Scott Hendrickson

No. 59, 63
- Position: Offensive lineman

Personal information
- Born: January 25, 1970 (age 56) Brandon, Manitoba, Canada
- Listed height: 6 ft 3 in (1.91 m)
- Listed weight: 275 lb (125 kg)

Career information
- High school: Sahuaro (Tucson, Arizona, U.S.)
- College: Minnesota
- CFL draft: 1992: 2nd round, 15th overall pick

Career history
- Saskatchewan Roughriders (1992–1997); BC Lions (1998–2000);

= Scott Hendrickson =

Canadian football player (born 1970)

Scott Hendrickson (born January 25, 1970) is a Canadian former professional football player who was an offensive lineman for nine seasons in the Canadian Football League (CFL) with the Saskatchewan Roughriders and BC Lions. He played college football at the University of Minnesota.

==Early life and college==
Scott Hendrickson was born on January 25, 1970, in Brandon, Manitoba. He attended Sahuaro High School in Tucson, Arizona.

Hendrickson played college football for the Minnesota Golden Gophers of the University of Minnesota with his brother Craig Hendrickson. He was redshirted in 1988. Although he was on the main roster from 1989 to 1991, he only earned a letter in 1990. Hendrickson played multiple offensive line positions in college.

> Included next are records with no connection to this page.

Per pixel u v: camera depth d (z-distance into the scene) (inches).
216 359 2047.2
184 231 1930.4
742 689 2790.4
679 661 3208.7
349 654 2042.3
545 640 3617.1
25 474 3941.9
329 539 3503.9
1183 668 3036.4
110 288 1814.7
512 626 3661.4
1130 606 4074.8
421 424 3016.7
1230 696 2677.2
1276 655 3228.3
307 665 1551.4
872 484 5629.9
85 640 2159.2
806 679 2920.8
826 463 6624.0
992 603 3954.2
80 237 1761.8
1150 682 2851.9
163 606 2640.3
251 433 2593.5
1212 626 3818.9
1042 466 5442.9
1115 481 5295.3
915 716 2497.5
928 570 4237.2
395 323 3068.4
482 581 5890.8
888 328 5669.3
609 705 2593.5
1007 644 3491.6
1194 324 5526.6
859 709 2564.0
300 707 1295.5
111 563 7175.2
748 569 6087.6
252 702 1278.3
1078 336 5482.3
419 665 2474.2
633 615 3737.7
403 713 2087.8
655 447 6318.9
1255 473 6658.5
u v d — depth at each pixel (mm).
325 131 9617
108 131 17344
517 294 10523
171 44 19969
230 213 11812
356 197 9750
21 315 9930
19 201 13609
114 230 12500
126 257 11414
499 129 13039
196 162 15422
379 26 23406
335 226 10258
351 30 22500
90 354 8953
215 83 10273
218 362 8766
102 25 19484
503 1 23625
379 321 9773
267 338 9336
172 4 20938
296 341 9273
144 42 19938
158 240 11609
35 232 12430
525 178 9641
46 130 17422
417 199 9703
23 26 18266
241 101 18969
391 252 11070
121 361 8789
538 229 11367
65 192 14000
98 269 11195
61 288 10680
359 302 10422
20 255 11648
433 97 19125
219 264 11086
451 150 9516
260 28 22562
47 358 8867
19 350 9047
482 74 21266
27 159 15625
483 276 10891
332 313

He was the team's starting center for part of the 1991 season, but did not earn a letter. On November 23, 1991, Hendricksom was involved in an on-field fight with Iowa Hawkeyes defensive lineman Mike Wells. Hendrickson skipped his senior year to play in the Canadian Football League (CFL). He majored in sociology and youth studies in college.

==Professional career==
Hendrickson was selected by the Saskatchewan Roughriders in the second round, with the 15th overall pick, of the 1992 CFL draft. He dressed in 16 games, including one start at center and one at offensive guard, as a rookie in 1992. He also played on special teams. In 1993, Hendrickson was a starter on the offensive line with his brother Craig. Scott started all 18 games during the 1993 season as Saskatchewan went 11–7 and lost in the Western semifinal to the Edmonton Eskimos by a score of 51–13. He dressed in all 18 games for the second straight year in 1994, and was twice named the CFL lineman of the week. Saskatchewan finished the 1994 season 11—7 for the second consecutive year, and also lost in the Western semifinal for the second consecutive year. Hendrickson dressed in 17 games, all starts at guard, in 1995 as the Roughriders finished 6–12. He dressed in 15 games, missing three due to an ankle injury, in 1996 as the Roughriders went 5–13. Hendrickson dressed in 13 of 18 games in 1997. He lost his starting job after suffering another ankle injury. Saskatchewan finished the 1997 season with a losing record at 8–10 but ended up advancing to the 85th Grey Cup, where they lost to the Toronto Argonauts 47–23. He dressed in 97 games overall for the Roughriders from 1992 to 1997. He became a free agent after the 1997 season.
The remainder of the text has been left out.